Data records:
= Beginning of Section =

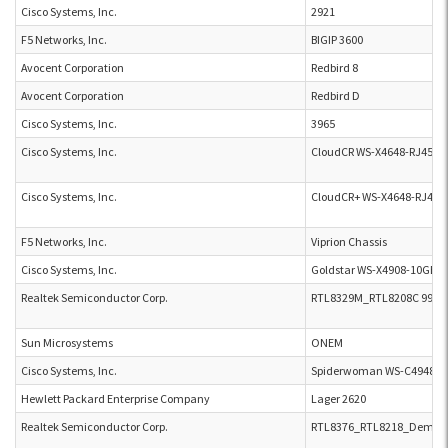
Cisco Systems, Inc.
2921
F5 Networks, Inc.
BIGIP 3600
Avocent Corporation
Redbird 8
Avocent Corporation
Redbird D
Cisco Systems, Inc.
3965
Cisco Systems, Inc.
CloudCR WS-X4648-RJ45V-
Cisco Systems, Inc.
CloudCR+ WS-X4648-RJ45V
F5 Networks, Inc.
Viprion Chassis
Cisco Systems, Inc.
Goldstar WS-X4908-10GE-R
Realtek Semiconductor Corp.
RTL8329M_RTL8208C 99Q9
Sun Microsystems
ONEM
Cisco Systems, Inc.
Spiderwoman WS-C4948E
Hewlett Packard Enterprise Company
Lager 2620
Realtek Semiconductor Corp.
RTL8376_RTL8218_Demo_Bo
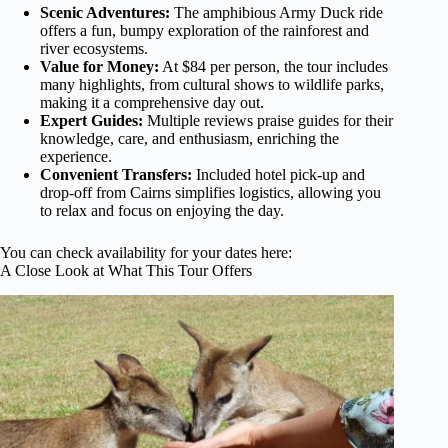
Scenic Adventures:
The amphibious Army Duck ride
offers a fun, bumpy exploration of the rainforest and
river ecosystems.
Value for Money:
At $84 per person, the tour includes
many highlights, from cultural shows to wildlife parks,
making it a comprehensive day out.
Expert Guides:
Multiple reviews praise guides for their
knowledge, care, and enthusiasm, enriching the
experience.
Convenient Transfers:
Included hotel pick-up and
drop-off from Cairns simplifies logistics, allowing you
to relax and focus on enjoying the day.
You can check availability for your dates here:
A Close Look at What This Tour Offers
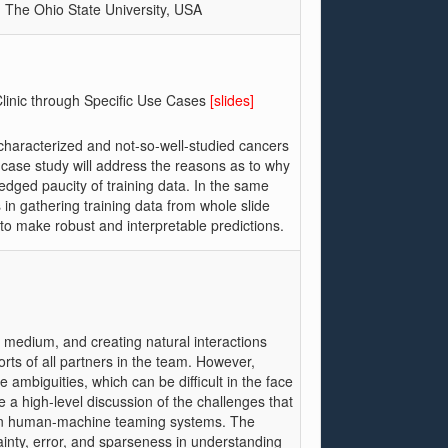
, The Ohio State University, USA
Clinic through Specific Use Cases
[slides]
ll-characterized and not-so-well-studied cancers
 case study will address the reasons as to why
edged paucity of training data. In the same
es in gathering training data from whole slide
y to make robust and interpretable predictions.
medium, and creating natural interactions
ts of all partners in the team. However,
 ambiguities, which can be difficult in the face
be a high-level discussion of the challenges that
 in human-machine teaming systems. The
ainty, error, and sparseness in understanding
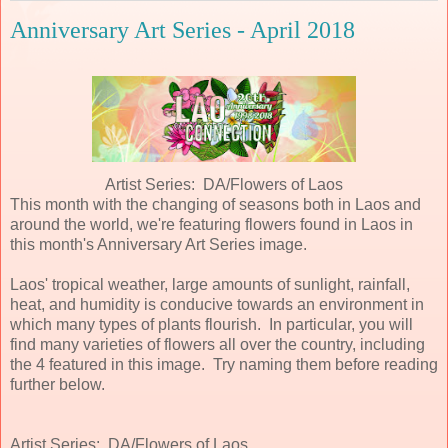
Anniversary Art Series - April 2018
Artist Series: DA/Flowers of Laos
This month with the changing of seasons both in Laos and
around the world, we're featuring flowers found in Laos in
this month's Anniversary Art Series image.
Laos' tropical weather, large amounts of sunlight, rainfall,
heat, and humidity is conducive towards an environment in
which many types of plants flourish. In particular, you will
find many varieties of flowers all over the country, including
the 4 featured in this image. Try naming them before reading
further below.
Artist Series: DA/Flowers of Laos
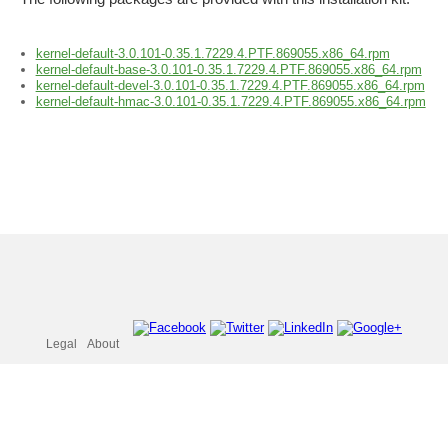
kernel-default-3.0.101-0.35.1.7229.4.PTF.869055.x86_64.rpm
kernel-default-base-3.0.101-0.35.1.7229.4.PTF.869055.x86_64.rpm
kernel-default-devel-3.0.101-0.35.1.7229.4.PTF.869055.x86_64.rpm
kernel-default-hmac-3.0.101-0.35.1.7229.4.PTF.869055.x86_64.rpm
Legal
About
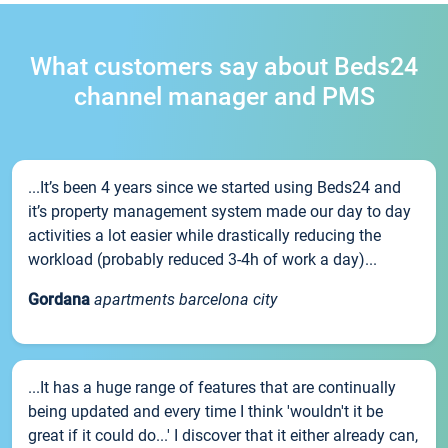
What customers say about Beds24
channel manager and PMS
...It’s been 4 years since we started using Beds24 and
it’s property management system made our day to day
activities a lot easier while drastically reducing the
workload (probably reduced 3-4h of work a day)...
Gordana
apartments barcelona city
...It has a huge range of features that are continually
being updated and every time I think 'wouldn't it be
great if it could do...' I discover that it either already can,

= End of Section =

Work to be completed: Write out the text of the entries above word for word, from the beginning of the entries through the line containing "RTL8376_RTL8218_Demo_Bo", with both ends included. Leave the pictures out of your answer.

Exercise output:
Cisco Systems, Inc.
2921
F5 Networks, Inc.
BIGIP 3600
Avocent Corporation
Redbird 8
Avocent Corporation
Redbird D
Cisco Systems, Inc.
3965
Cisco Systems, Inc.
CloudCR WS-X4648-RJ45V-
Cisco Systems, Inc.
CloudCR+ WS-X4648-RJ45V
F5 Networks, Inc.
Viprion Chassis
Cisco Systems, Inc.
Goldstar WS-X4908-10GE-R
Realtek Semiconductor Corp.
RTL8329M_RTL8208C 99Q9
Sun Microsystems
ONEM
Cisco Systems, Inc.
Spiderwoman WS-C4948E
Hewlett Packard Enterprise Company
Lager 2620
Realtek Semiconductor Corp.
RTL8376_RTL8218_Demo_Bo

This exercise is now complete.